■ **MATERIAL TO PROCESS**:
# # #
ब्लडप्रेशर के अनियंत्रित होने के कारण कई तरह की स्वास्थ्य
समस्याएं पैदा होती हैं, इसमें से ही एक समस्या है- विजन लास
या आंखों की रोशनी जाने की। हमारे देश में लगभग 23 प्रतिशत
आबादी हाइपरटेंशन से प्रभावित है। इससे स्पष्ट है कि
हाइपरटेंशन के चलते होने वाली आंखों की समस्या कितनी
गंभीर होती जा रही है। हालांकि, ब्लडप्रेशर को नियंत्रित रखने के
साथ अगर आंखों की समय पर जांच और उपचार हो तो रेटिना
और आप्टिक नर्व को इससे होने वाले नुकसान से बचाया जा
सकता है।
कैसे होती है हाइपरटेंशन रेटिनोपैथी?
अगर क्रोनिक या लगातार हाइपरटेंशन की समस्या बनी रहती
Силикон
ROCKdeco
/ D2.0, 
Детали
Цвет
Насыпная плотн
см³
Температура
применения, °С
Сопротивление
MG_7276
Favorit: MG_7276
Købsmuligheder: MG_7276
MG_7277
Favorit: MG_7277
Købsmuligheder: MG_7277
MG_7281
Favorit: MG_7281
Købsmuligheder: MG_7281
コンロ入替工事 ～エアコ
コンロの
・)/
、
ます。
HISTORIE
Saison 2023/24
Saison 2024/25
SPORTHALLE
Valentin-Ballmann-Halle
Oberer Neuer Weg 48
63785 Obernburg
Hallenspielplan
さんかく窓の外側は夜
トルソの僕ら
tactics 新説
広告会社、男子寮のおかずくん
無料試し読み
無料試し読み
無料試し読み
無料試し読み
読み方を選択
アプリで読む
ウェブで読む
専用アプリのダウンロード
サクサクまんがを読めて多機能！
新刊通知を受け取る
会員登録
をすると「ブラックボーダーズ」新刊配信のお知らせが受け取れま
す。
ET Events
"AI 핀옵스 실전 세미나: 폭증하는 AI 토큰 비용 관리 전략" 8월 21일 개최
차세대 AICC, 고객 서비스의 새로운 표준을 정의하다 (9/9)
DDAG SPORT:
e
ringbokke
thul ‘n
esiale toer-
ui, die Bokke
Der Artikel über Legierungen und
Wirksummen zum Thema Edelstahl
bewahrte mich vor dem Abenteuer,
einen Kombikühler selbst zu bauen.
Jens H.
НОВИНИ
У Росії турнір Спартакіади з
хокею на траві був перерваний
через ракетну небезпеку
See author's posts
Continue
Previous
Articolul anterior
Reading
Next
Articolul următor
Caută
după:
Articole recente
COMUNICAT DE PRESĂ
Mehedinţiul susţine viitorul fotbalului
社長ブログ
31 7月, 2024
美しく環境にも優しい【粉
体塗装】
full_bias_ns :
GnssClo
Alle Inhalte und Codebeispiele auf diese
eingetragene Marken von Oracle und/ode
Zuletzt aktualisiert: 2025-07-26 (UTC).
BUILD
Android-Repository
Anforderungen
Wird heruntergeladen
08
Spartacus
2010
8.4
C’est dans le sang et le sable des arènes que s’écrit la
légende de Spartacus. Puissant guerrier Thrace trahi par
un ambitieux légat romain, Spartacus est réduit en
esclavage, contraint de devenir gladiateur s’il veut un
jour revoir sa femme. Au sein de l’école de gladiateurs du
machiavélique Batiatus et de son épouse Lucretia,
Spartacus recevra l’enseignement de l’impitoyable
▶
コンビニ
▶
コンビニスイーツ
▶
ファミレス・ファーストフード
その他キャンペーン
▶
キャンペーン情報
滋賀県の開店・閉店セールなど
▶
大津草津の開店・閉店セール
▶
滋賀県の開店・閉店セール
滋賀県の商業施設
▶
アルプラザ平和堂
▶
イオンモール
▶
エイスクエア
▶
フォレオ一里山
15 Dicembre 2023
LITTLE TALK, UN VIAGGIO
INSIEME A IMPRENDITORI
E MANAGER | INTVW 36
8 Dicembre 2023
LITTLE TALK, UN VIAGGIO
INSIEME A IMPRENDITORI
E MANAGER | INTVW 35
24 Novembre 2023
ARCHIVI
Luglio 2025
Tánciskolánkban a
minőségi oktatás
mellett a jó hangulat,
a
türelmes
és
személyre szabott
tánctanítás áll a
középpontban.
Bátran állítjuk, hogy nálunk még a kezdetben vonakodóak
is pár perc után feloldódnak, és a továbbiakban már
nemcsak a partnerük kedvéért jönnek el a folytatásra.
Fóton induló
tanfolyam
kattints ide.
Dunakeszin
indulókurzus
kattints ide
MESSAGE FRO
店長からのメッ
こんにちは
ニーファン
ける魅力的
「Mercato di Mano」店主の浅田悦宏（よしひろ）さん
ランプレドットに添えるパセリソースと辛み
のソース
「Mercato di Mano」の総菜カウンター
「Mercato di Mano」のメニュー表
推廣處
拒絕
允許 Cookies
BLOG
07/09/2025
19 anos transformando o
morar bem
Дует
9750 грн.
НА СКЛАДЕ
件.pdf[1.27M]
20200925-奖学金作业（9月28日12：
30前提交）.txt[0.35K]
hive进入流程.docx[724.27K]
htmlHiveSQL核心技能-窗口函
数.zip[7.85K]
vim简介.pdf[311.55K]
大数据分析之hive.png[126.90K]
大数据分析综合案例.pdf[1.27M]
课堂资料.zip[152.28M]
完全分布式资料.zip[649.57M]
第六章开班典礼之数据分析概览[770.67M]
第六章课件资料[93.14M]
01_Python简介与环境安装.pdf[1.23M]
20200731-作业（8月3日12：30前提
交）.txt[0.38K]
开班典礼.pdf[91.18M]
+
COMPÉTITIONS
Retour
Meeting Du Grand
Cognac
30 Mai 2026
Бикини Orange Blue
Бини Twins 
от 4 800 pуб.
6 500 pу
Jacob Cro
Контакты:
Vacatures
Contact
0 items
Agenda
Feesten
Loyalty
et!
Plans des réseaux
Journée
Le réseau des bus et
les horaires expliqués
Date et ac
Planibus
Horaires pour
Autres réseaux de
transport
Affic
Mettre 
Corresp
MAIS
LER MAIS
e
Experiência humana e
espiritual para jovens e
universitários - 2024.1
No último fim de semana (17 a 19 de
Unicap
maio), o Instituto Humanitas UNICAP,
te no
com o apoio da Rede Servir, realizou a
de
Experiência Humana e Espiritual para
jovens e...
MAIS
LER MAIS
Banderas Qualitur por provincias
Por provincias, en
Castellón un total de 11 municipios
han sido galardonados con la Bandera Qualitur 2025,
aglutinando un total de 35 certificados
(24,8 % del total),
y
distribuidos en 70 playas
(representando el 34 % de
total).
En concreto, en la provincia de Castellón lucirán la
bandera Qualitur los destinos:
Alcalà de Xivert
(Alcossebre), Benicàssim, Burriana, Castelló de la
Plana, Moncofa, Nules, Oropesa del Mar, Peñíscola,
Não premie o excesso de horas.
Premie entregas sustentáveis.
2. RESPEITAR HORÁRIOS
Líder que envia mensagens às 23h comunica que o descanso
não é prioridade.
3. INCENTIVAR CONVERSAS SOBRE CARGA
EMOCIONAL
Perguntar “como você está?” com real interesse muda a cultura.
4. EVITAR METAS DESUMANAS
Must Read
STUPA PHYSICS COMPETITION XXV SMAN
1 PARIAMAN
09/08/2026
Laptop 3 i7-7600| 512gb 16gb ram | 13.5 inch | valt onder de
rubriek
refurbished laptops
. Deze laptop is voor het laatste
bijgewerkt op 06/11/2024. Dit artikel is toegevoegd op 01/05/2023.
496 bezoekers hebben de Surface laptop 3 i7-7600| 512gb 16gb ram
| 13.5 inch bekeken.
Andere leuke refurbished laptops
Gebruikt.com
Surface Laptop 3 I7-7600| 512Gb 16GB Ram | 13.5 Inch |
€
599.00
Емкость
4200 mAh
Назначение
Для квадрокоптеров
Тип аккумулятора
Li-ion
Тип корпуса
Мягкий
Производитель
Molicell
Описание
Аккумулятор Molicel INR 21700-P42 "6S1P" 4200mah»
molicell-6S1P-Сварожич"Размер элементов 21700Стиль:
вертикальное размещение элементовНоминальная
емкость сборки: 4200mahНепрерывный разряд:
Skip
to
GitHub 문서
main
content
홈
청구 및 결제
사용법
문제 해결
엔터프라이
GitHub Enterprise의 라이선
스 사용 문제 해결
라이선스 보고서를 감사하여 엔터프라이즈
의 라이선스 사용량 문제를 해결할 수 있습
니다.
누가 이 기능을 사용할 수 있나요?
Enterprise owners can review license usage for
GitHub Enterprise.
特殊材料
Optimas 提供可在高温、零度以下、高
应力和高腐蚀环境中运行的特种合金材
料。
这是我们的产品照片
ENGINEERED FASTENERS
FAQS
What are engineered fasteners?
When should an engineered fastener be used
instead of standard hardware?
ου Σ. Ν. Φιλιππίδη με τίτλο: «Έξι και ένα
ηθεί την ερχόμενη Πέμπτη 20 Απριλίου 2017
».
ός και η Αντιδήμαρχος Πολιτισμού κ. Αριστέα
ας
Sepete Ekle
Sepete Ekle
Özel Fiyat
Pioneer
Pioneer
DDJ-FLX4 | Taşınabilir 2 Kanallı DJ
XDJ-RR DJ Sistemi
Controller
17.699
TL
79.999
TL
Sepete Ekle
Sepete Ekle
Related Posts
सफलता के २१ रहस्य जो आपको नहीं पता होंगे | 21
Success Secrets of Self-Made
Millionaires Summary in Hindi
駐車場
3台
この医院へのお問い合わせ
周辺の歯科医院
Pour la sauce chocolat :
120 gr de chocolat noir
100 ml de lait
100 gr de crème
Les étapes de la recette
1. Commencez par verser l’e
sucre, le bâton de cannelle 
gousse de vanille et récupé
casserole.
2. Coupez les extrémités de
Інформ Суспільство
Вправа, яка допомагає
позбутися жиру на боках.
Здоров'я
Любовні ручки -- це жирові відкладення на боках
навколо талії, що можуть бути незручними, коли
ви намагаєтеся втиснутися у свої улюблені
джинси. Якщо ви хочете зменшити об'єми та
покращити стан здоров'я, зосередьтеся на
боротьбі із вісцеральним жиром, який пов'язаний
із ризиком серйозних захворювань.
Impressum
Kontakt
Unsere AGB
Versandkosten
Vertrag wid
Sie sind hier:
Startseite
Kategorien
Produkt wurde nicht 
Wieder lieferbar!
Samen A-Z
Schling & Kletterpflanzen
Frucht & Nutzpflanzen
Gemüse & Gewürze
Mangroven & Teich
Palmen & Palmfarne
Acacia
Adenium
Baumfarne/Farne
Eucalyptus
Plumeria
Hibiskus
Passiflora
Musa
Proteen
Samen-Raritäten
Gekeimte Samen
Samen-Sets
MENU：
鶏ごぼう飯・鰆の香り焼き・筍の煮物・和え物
# # #
Please find every line in the data above that contains the word "GitHub", and copy each of those lines in full.

■ **WRITTEN ANSWER**:
GitHub 문서
GitHub Enterprise의 라이선
GitHub Enterprise.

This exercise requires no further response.